Australian retail spending rose 0.9% month-on-month in May, the fifth consecutive monthly increase and a fresh all-time high. The figures beat economist expectations of a 0.4% gain and up 10.4% compared to a year ago.
“There was growth across five of the six retail industries in May as spending remained resilient,” said Ben Drober, Director of Quarterly Economy Wide Statistics.
“Higher prices added to the growth in retail turnover in May. This was most evident in cafes, restaurants and takeaway food services and food retailing," he added.
The rise in May followed rises of 0.9% in April, 1.6% in March, 1.8% in February and 1.6% in January. The month-on-month growth is slowing, but understandable in the face of surging consumer prices.
The upbeat economic data reminds me of a quote from Oanda senior market analyst, Ed Moya, who said that "stocks can't win right now, either the economic data softens and the economy is much weaker than we thought or robust readings pave the way for the Fed to be more aggressive with their inflation fight."
The data shows that Australian consumers continued to spend in the face of surging prices. However, the resilience may signal to the RBA that the Australian economy can stomach more interest rate hikes, which then becomes a headwind for both the economy and equity markets.
At face value, resilient retail sales is a positive for ASX-listed discretionary stocks.

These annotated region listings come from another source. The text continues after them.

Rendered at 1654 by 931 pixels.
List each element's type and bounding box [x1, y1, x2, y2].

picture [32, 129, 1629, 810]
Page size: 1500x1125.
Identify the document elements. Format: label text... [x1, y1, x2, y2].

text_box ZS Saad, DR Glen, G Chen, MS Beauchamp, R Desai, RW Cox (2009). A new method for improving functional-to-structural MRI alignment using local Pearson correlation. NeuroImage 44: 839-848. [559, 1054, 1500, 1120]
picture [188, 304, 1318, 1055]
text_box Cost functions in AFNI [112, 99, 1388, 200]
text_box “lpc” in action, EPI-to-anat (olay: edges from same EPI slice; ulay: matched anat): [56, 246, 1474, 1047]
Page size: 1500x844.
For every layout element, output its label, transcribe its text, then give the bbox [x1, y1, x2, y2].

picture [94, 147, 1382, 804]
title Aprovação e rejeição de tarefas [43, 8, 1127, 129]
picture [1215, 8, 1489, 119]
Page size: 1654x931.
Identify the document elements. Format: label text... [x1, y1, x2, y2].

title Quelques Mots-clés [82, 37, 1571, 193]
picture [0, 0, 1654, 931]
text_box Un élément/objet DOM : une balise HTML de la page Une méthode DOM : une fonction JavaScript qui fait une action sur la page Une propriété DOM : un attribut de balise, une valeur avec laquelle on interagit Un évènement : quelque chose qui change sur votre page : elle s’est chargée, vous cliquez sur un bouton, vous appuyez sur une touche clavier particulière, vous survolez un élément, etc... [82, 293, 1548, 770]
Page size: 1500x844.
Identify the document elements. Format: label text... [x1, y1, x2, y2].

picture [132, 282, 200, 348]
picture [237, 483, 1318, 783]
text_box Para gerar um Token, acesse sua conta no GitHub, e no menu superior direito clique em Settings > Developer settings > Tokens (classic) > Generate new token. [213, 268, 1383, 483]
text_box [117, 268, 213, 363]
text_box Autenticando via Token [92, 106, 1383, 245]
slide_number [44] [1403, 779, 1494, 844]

Though, it's more than likely that retail margins are declining in the face of surging freight and logistics costs, labour shortages, elevated levels of inventory and changing consumer spending habits.
Interestingly, Nike reported its fourth-quarter earnings on Tuesday, where it said challenges such as higher transportation costs and longer shipping times are persisting.
CFO Matthew Friend said the company is paying about five times the rate it paid pre-covid to ship products from Asia to the US. The transit times were also two weeks longer than prepandemic.
With reporting season just around the corner, and most ASX-listed retail stocks down 20-40% year-to-date, it feels like anyone can surprise to the upside and downside.